Blas J. Muñoz. La vida suele componer su collage de escenas
que determinan una trayectoria por medio de detalles que, en apariencia
nimios, vienen a marcar el futuro. Y esos gestos encuentran su liturgia
especial en la figura del torero que mantiene rituales que son
inherentes a un modo de vida diferente al resto de sus congéneres.
Cada diestro guarda imágenes de Vírgenes y Cristos, pero
suele tener una por la que siente un apego especial; una hierofanía a
través de la que encuentra la calma en el momento preciso por el que
transitan el miedo o la desilusión. Y, como es sabido, la de Juan
Serrano "Finito de Córdoba" es Nuestra Señora de los Dolores, la Reina
de los Servitas, la estrella que ilumina al torero en sus tardes.

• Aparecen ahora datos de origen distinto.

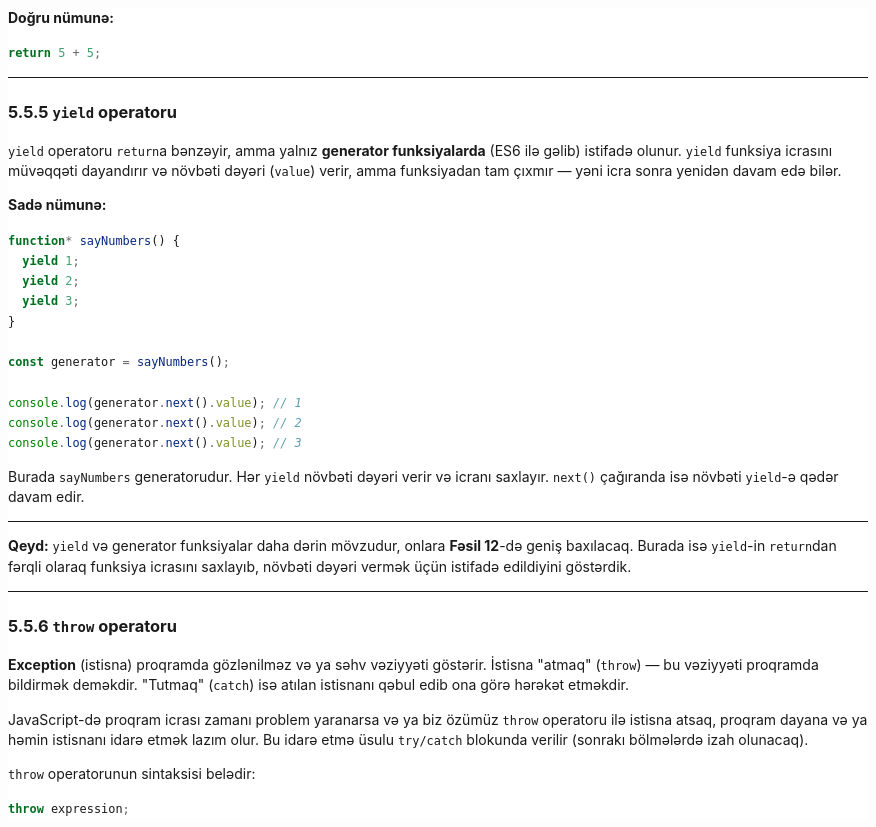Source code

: **Doğru nümunə:**

```js
return 5 + 5;
```

---

### 5.5.5 `yield` operatoru

`yield` operatoru `return`a bənzəyir, amma yalnız **generator funksiyalarda** (ES6 ilə gəlib) istifadə olunur. `yield` funksiya icrasını müvəqqəti dayandırır və növbəti dəyəri (`value`) verir, amma funksiyadan tam çıxmır — yəni icra sonra yenidən davam edə bilər.

**Sadə nümunə:**

```js
function* sayNumbers() {
  yield 1;
  yield 2;
  yield 3;
}

const generator = sayNumbers();

console.log(generator.next().value); // 1
console.log(generator.next().value); // 2
console.log(generator.next().value); // 3
```

Burada `sayNumbers` generatorudur. Hər `yield` növbəti dəyəri verir və icranı saxlayır. `next()` çağıranda isə növbəti `yield`-ə qədər davam edir.

---

**Qeyd:** `yield` və generator funksiyalar daha dərin mövzudur, onlara **Fəsil 12**-də geniş baxılacaq. Burada isə `yield`-in `return`dan fərqli olaraq funksiya icrasını saxlayıb, növbəti dəyəri vermək üçün istifadə edildiyini göstərdik.

---

### 5.5.6 `throw` operatoru

**Exception** (istisna) proqramda gözlənilməz və ya səhv vəziyyəti göstərir. İstisna "atmaq" (`throw`) — bu vəziyyəti proqramda bildirmək deməkdir. "Tutmaq" (`catch`) isə atılan istisnanı qəbul edib ona görə hərəkət etməkdir.

JavaScript-də proqram icrası zamanı problem yaranarsa və ya biz özümüz `throw` operatoru ilə istisna atsaq, proqram dayana və ya həmin istisnanı idarə etmək lazım olur. Bu idarə etmə üsulu `try/catch` blokunda verilir (sonrakı bölmələrdə izah olunacaq).

`throw` operatorunun sintaksisi belədir:

```js
throw expression;
```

La Hermandad de los Dolores compartía una imagen de la
tarde que estaba predestinada al éxito, al reencuentro con su afición
para que Finito celebrará sus veinticinco años de alternativa,
encerrándose con seis toros en el Coso de los Califas. La meteorología
no quiso que este esperado momento se diese y hubo de suspenderse el
festejo.
Los aficionados se quedaron con la frustración de no poder
asistir a una de esas tardes que siempre se recuerdan y contemplar los
lances acompasados por el sonido de Caído y Fuensanta. Pero en ese
momento, el torero volvió a mirarse en el espejo donde se buscan los
creyentes. Y allí, frente al retablo cerámico de Nuestra Señora de los
Dolores, se produjo el gesto preciso, en el peor momento.